= Work item =
No picture belongs in the copy. Repeat each line below exactly.

======== Input data

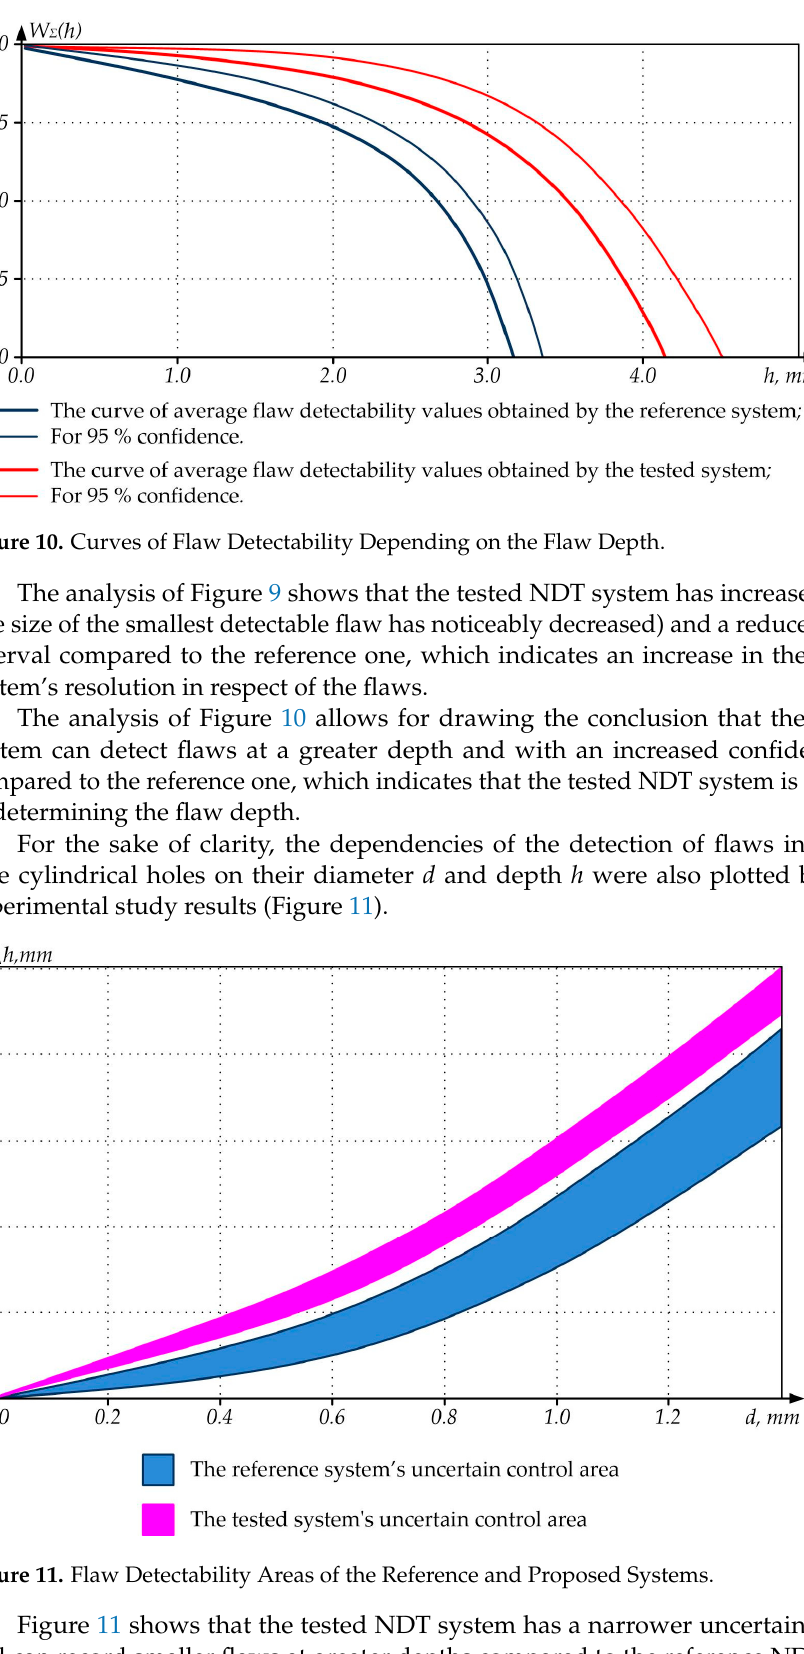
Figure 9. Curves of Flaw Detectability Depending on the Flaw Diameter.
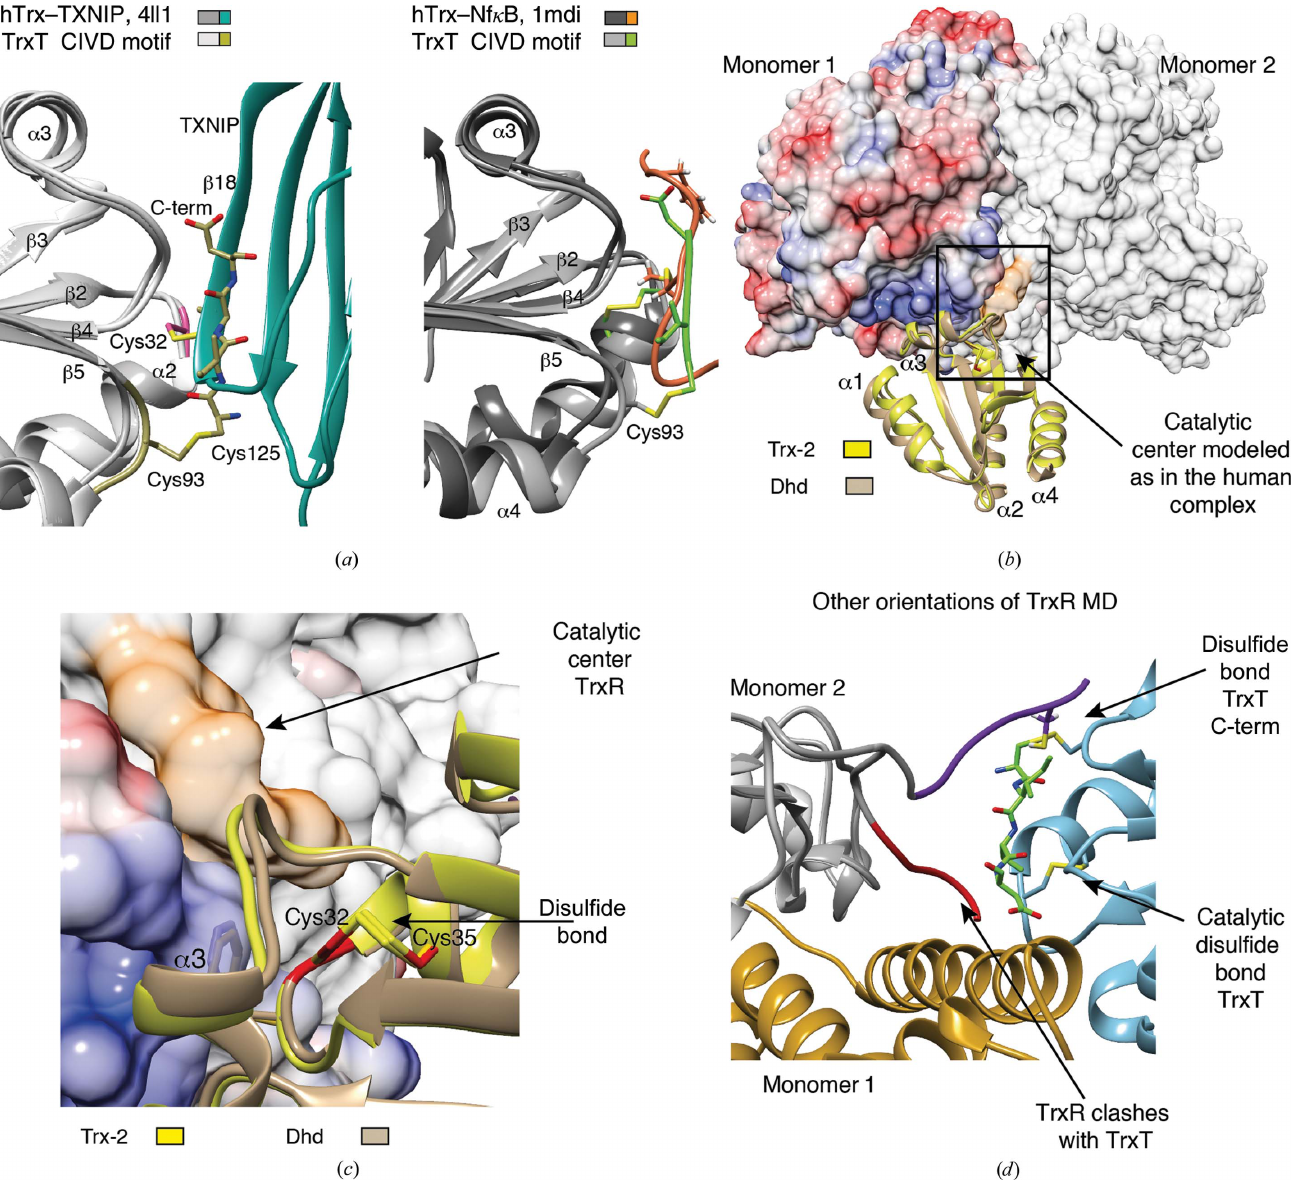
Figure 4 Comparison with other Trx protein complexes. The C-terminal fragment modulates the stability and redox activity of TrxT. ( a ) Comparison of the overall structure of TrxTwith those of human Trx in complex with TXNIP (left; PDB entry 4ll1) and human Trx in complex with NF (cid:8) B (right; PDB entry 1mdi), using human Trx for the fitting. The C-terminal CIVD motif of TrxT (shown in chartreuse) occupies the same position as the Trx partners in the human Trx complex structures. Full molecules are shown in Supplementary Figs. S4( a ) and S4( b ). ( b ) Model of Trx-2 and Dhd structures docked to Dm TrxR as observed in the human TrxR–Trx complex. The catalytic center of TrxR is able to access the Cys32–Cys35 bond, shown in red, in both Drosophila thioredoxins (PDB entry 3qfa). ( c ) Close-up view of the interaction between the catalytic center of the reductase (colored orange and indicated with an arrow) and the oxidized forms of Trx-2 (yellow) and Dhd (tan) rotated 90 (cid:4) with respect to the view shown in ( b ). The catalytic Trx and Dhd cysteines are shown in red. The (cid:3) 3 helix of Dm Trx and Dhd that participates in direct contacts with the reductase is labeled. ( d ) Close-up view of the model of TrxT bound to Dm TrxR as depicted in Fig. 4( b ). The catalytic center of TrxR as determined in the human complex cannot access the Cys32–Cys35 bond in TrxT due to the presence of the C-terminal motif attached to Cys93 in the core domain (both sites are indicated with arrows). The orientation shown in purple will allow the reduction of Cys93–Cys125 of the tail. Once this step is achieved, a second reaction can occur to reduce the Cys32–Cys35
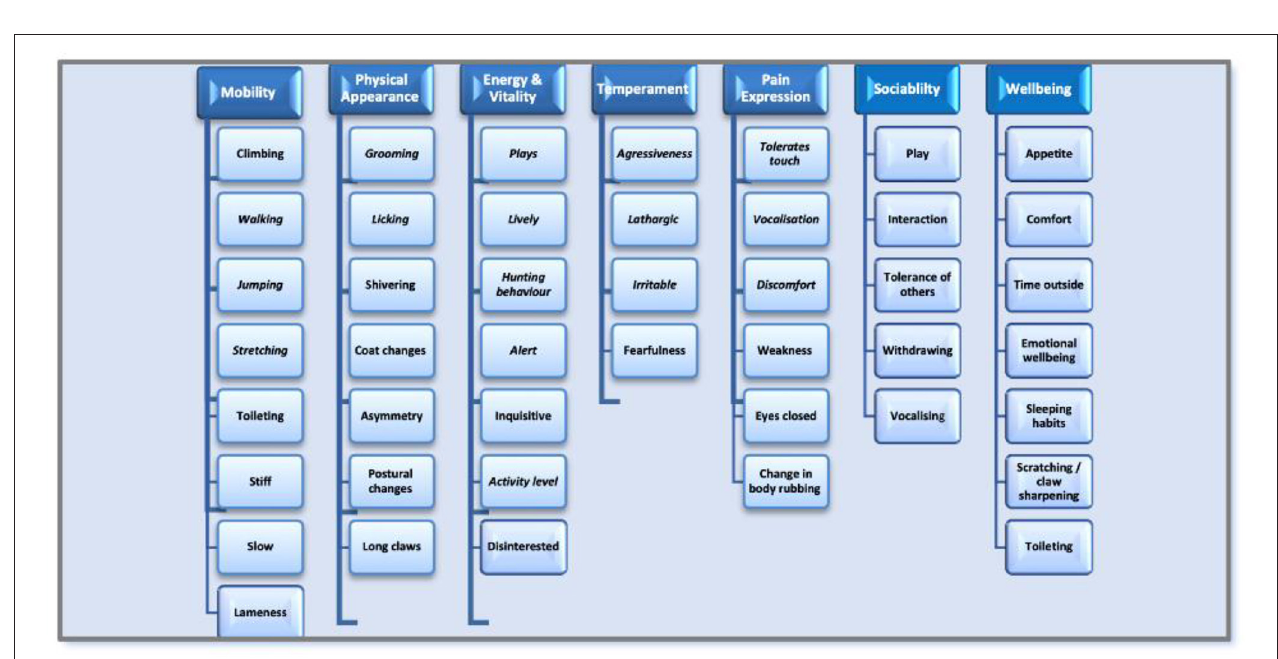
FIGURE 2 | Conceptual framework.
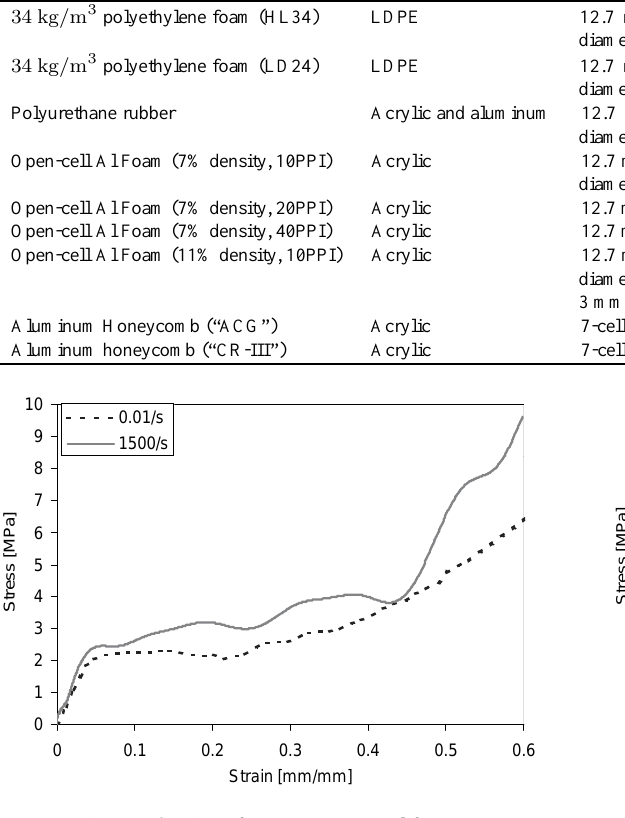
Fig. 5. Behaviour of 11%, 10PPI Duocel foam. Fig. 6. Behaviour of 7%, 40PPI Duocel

================

= Completed exercise =
Figure 9. Curves of Flaw Detectability Depending on the Flaw Diameter.
Figure 4 Comparison with other Trx protein complexes. The C-terminal fragment modulates the stability and redox activity of TrxT. ( a ) Comparison of the overall structure of TrxTwith those of human Trx in complex with TXNIP (left; PDB entry 4ll1) and human Trx in complex with NF (cid:8) B (right; PDB entry 1mdi), using human Trx for the fitting. The C-terminal CIVD motif of TrxT (shown in chartreuse) occupies the same position as the Trx partners in the human Trx complex structures. Full molecules are shown in Supplementary Figs. S4( a ) and S4( b ). ( b ) Model of Trx-2 and Dhd structures docked to Dm TrxR as observed in the human TrxR–Trx complex. The catalytic center of TrxR is able to access the Cys32–Cys35 bond, shown in red, in both Drosophila thioredoxins (PDB entry 3qfa). ( c ) Close-up view of the interaction between the catalytic center of the reductase (colored orange and indicated with an arrow) and the oxidized forms of Trx-2 (yellow) and Dhd (tan) rotated 90 (cid:4) with respect to the view shown in ( b ). The catalytic Trx and Dhd cysteines are shown in red. The (cid:3) 3 helix of Dm Trx and Dhd that participates in direct contacts with the reductase is labeled. ( d ) Close-up view of the model of TrxT bound to Dm TrxR as depicted in Fig. 4( b ). The catalytic center of TrxR as determined in the human complex cannot access the Cys32–Cys35 bond in TrxT due to the presence of the C-terminal motif attached to Cys93 in the core domain (both sites are indicated with arrows). The orientation shown in purple will allow the reduction of Cys93–Cys125 of the tail. Once this step is achieved, a second reaction can occur to reduce the Cys32–Cys35
FIGURE 2 | Conceptual framework.
Fig. 5. Behaviour of 11%, 10PPI Duocel foam. Fig. 6. Behaviour of 7%, 40PPI Duocel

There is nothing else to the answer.